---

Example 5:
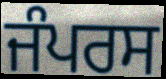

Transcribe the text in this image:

ਜੰਪਰਸ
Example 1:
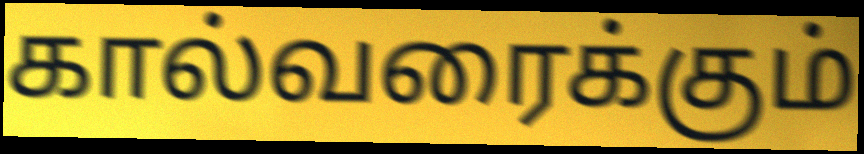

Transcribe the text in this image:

கால்வரைக்கும்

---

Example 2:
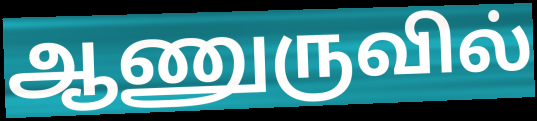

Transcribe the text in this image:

ஆணுருவில்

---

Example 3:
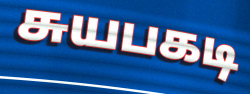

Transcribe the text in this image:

சுயபகடி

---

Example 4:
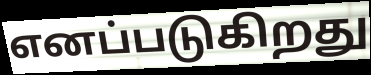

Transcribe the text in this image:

எனப்படுகிறது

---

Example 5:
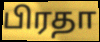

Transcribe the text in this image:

பிரதா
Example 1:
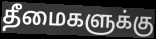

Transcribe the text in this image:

தீமைகளுக்கு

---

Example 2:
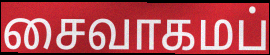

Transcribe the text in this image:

சைவாகமப்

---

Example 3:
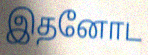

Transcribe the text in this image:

இதனோட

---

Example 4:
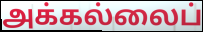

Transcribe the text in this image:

அக்கல்லைப்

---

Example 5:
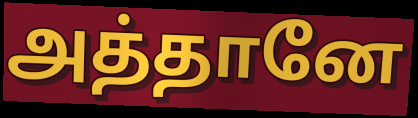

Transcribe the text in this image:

அத்தானே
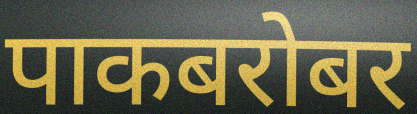
पाकबरोबर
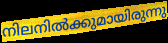
നിലനിൽക്കുമായിരുന്നു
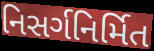
નિસર્ગનિર્મિત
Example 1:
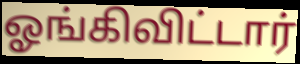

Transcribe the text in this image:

ஓங்கிவிட்டார்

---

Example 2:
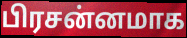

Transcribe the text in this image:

பிரசன்னமாக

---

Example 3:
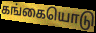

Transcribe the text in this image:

கங்கையொடு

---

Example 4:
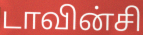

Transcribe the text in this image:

டாவின்சி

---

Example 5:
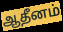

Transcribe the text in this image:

ஆதீனம்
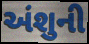
અંશુની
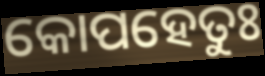
କୋପହେତୁଃ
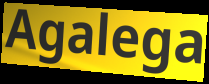
Agalega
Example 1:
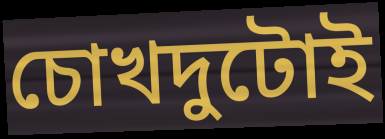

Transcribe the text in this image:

চোখদুটোই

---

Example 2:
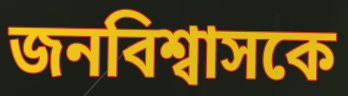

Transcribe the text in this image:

জনবিশ্বাসকে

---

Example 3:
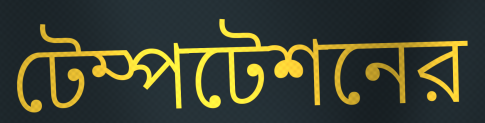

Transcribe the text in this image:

টেম্পটেশনের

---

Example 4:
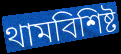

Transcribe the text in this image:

থামবিশিষ্ট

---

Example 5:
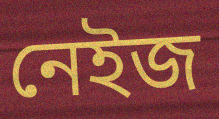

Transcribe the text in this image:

নেইজ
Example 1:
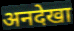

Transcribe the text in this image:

अनदेखा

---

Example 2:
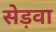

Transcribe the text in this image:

सेड़वा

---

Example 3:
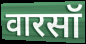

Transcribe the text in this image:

वारसॉ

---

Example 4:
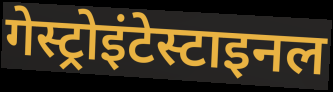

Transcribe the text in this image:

गेस्ट्रोइंटेस्टाइनल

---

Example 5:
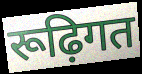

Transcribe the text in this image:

रूढ़िगत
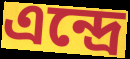
এন্দ্ৰে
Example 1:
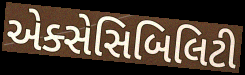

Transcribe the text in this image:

એક્સેસિબિલિટી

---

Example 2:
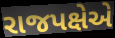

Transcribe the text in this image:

રાજપક્ષેએ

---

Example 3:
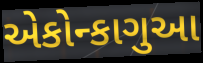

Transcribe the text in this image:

એકોન્કાગુઆ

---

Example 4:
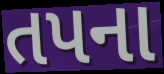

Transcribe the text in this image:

તપના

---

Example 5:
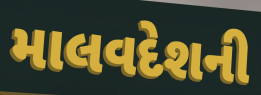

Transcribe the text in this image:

માલવદેશની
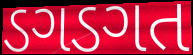
ડગડગત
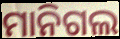
ମାନିଗଲ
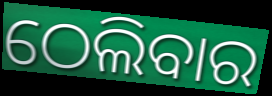
ଠେଲିବାର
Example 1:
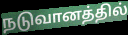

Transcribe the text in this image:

நடுவானத்தில்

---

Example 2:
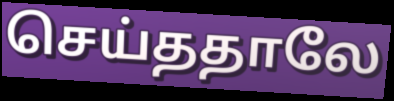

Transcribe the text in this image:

செய்ததாலே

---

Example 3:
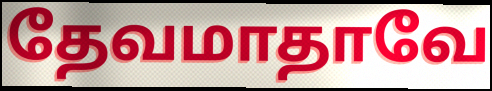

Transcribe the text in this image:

தேவமாதாவே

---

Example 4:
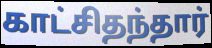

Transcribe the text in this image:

காட்சிதந்தார்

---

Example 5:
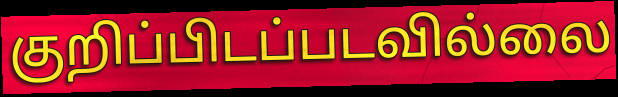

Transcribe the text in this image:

குறிப்பிடப்படவில்லை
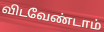
விடவேண்டாம்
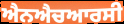
ਐਨਐਚਆਰਸੀ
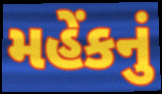
મહેંકનું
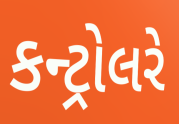
કન્ટ્રોલરે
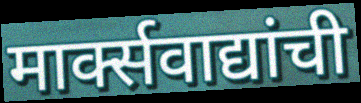
मार्क्सवाद्यांची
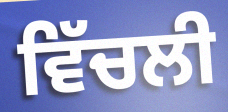
ਵਿੱਚਲੀ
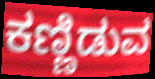
ಕಣ್ಣಿಡುವ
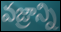
వజ్రాన్ని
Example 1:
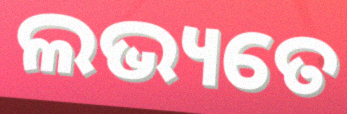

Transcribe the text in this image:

ଲଭ୍ୟତେ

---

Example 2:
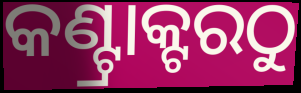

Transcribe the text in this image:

କଣ୍ଟ୍ରାକ୍ଟରଠୁ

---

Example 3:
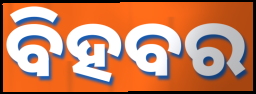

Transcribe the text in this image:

ବିହବର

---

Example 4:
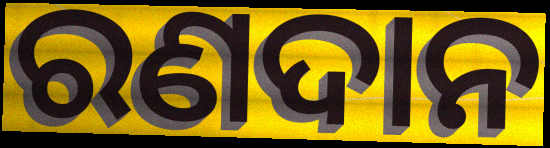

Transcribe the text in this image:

ରଣଦାନ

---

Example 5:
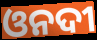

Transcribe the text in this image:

ଓନଦୀ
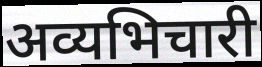
अव्यभिचारी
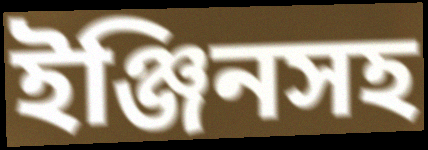
ইঞ্জিনসহ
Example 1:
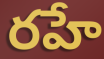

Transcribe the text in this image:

రహే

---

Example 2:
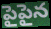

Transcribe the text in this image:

పైపైన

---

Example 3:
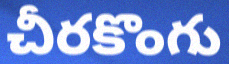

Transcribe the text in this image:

చీరకొంగు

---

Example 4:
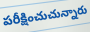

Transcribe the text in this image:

పరీక్షించుచున్నారు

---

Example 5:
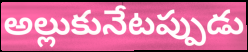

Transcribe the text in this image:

అల్లుకునేటప్పుడు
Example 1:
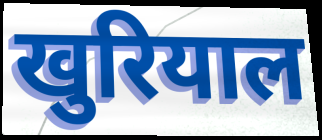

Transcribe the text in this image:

खुरियाल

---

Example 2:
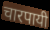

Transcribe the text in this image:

चारपायी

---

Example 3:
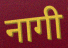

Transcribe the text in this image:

नागी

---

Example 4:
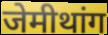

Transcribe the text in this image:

जेमीथांग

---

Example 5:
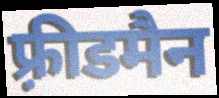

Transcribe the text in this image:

फ़्रीडमैन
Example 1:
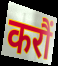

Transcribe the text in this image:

करौं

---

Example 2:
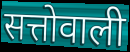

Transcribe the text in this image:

सत्तोवाली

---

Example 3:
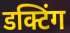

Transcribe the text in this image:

डक्टिंग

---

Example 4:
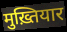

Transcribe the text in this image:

मुख़्तियार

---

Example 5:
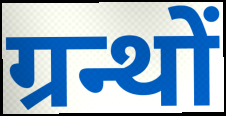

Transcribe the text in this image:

ग्रन्थों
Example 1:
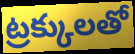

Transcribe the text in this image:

ట్రక్కులతో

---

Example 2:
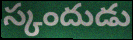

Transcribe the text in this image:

స్కందుడు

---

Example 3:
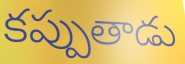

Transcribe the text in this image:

కప్పుతాడు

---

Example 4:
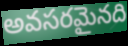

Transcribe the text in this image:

అవసరమైనది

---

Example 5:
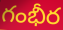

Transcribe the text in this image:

గంభీర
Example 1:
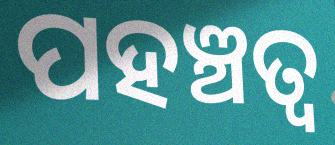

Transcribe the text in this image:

ପହଞ୍ଚତ୍ବ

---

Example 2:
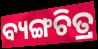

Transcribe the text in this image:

ବ୍ୟଙ୍ଗଚିତ୍ର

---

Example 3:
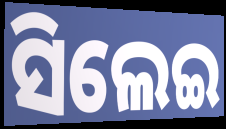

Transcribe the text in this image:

ସିଲେଇ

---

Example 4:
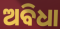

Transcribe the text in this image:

ଅବିଧା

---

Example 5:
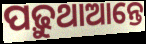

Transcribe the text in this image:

ପଢ଼ୁଥାଆନ୍ତେ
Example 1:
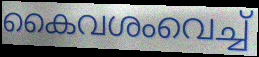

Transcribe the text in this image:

കൈവശംവെച്ച്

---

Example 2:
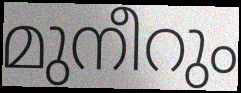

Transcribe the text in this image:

മുനീറും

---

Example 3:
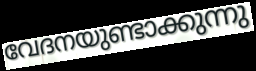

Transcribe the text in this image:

വേദനയുണ്ടാക്കുന്നു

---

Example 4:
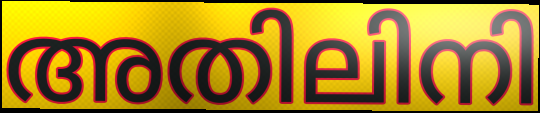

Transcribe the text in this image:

അതിലിനി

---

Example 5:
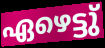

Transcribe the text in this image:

ഏഴെട്ടു്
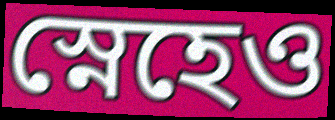
স্নেহেও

——

▶ [AIM]: Rewrite the stretch from the start of the rows through the line containing "জনবিশ্বাসকে", replacing "image" with "picture" and changing nothing else. Leave the pictures out of your answer.

▶ [OUTPUT FOR THIS EXERCISE]:
---

Example 5:

Transcribe the text in this picture:

ਜੰਪਰਸ
Example 1:

Transcribe the text in this picture:

கால்வரைக்கும்

---

Example 2:

Transcribe the text in this picture:

ஆணுருவில்

---

Example 3:

Transcribe the text in this picture:

சுயபகடி

---

Example 4:

Transcribe the text in this picture:

எனப்படுகிறது

---

Example 5:

Transcribe the text in this picture:

பிரதா
Example 1:

Transcribe the text in this picture:

தீமைகளுக்கு

---

Example 2:

Transcribe the text in this picture:

சைவாகமப்

---

Example 3:

Transcribe the text in this picture:

இதனோட

---

Example 4:

Transcribe the text in this picture:

அக்கல்லைப்

---

Example 5:

Transcribe the text in this picture:

அத்தானே
पाकबरोबर
നിലനിൽക്കുമായിരുന്നു
નિસર્ગનિર્મિત
Example 1:

Transcribe the text in this picture:

ஓங்கிவிட்டார்

---

Example 2:

Transcribe the text in this picture:

பிரசன்னமாக

---

Example 3:

Transcribe the text in this picture:

கங்கையொடு

---

Example 4:

Transcribe the text in this picture:

டாவின்சி

---

Example 5:

Transcribe the text in this picture:

ஆதீனம்
અંશુની
କୋପହେତୁଃ
Agalega
Example 1:

Transcribe the text in this picture:

চোখদুটোই

---

Example 2:

Transcribe the text in this picture:

জনবিশ্বাসকে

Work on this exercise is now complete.